Ohio’s twenty-four eight-foot-diameter missile tubes bristled like an underwater battleship’s big guns. Her dozens of SEALs were geared up for action, with both of her ASDS minisubs already loaded and ready to deploy on a moment’s notice to harass the nearby African coast if needed; more SEALs could lock directly out of the ship in scuba very quickly. Ohio’s hundred-plus Tomahawks would already be programmed for targets on land or at sea that might threaten Jeffrey’s task group. The silo containing Ohio’s forty-two Polyphem missiles had its top hatch open, to ripple-fire immediately at anything in the air that could drop torpedoes, depth charges, or sonobuoys within dangerous range of herself and Challenger.

Ohio’s crew and SEAL company were set on a hairpin trigger. All Parcelli and McCollough needed were acoustic-link orders from Jeffrey. The mouth of the Strait loomed closer by the minute.

But if we do have to open fire, our goose is cooked. At this of all places we must stay invisible. The prearranged diversion by Dreadnought and Texas simply has to work.
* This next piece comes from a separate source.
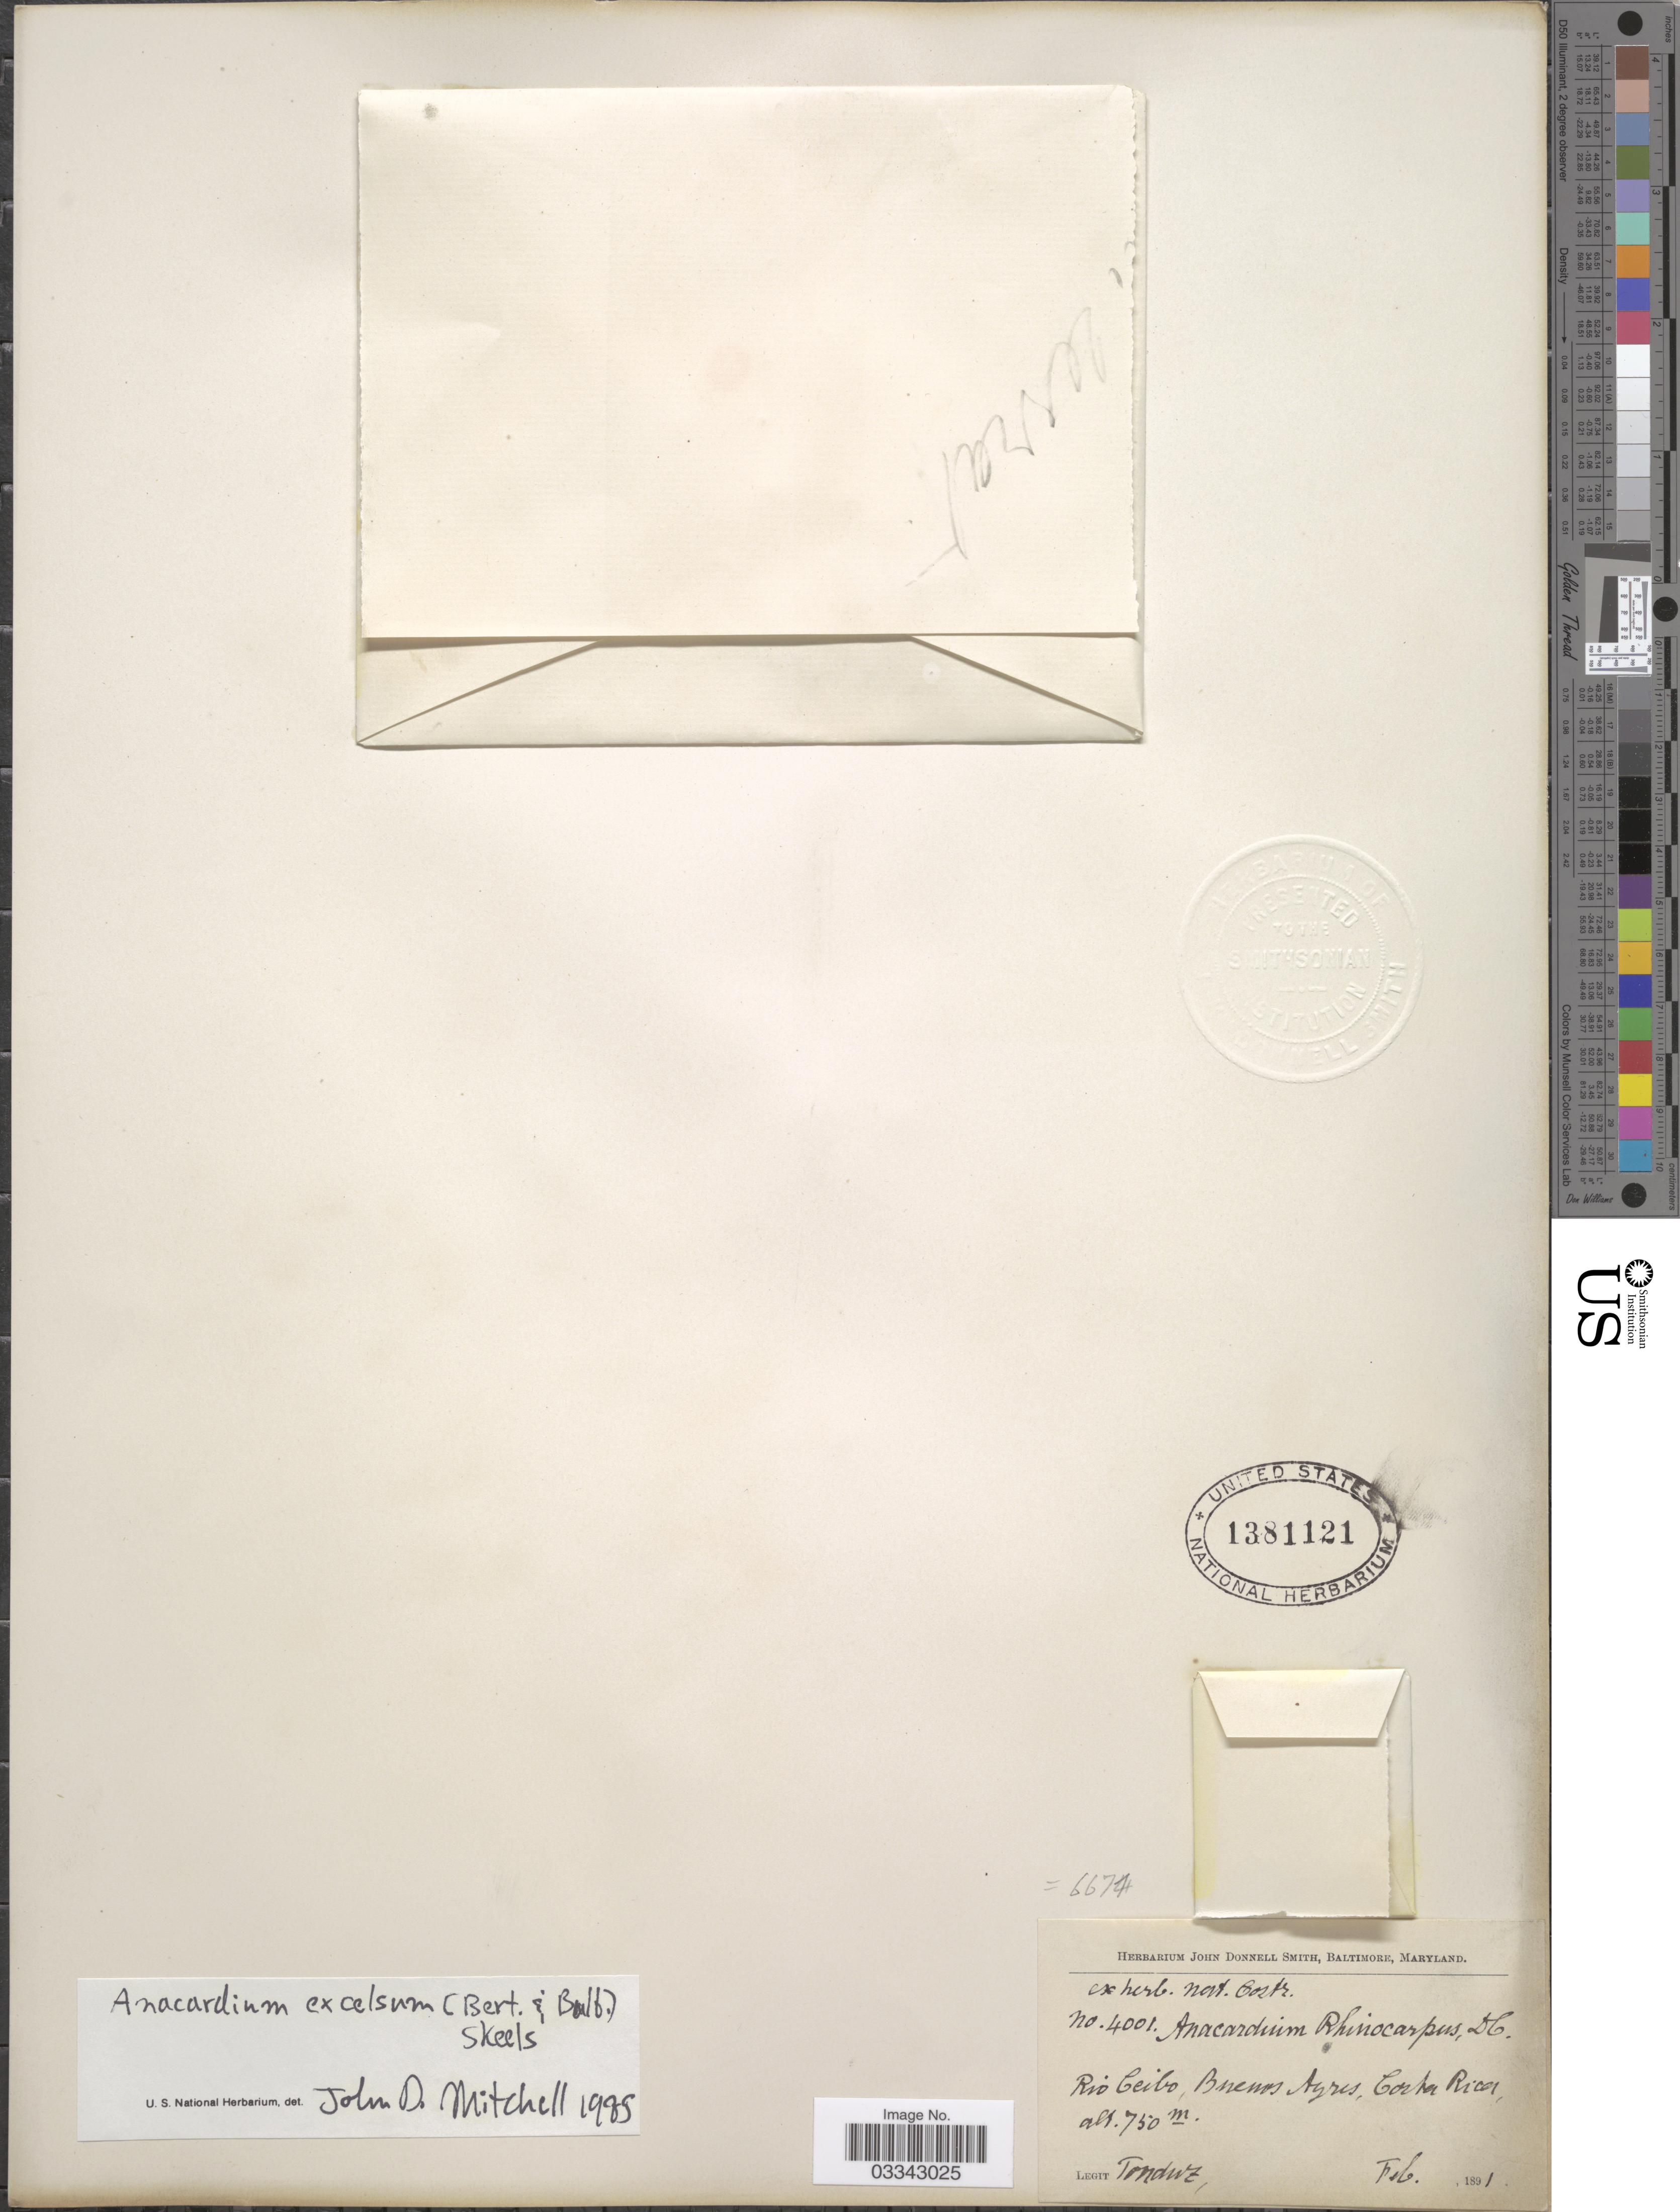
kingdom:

Jeffrey kept his focus roving between the displays on his console and the crew sitting or standing all around him in the control room. High tension and anxiety were visible on faces and in body language. COB’s and Meltzer’s necks and shoulders seemed unnaturally stiff as they sat with their backs to Jeffrey, steering the ship and controlling her buoyancy. Some crewmen had growing crescents of sweat around their underarms. Others used pieces of toilet paper, kept handy for cleaning their touch screens, to dab at their foreheads instead. A few of the newer people endlessly squirmed in their seats, or gripped their armrests much too hard. One youngster started to wipe his console screen repeatedly, compulsively, causing a pile of wadded tissue to accumulate on the deck — until a senior chief squeezed his elbow and whispered reassuring words.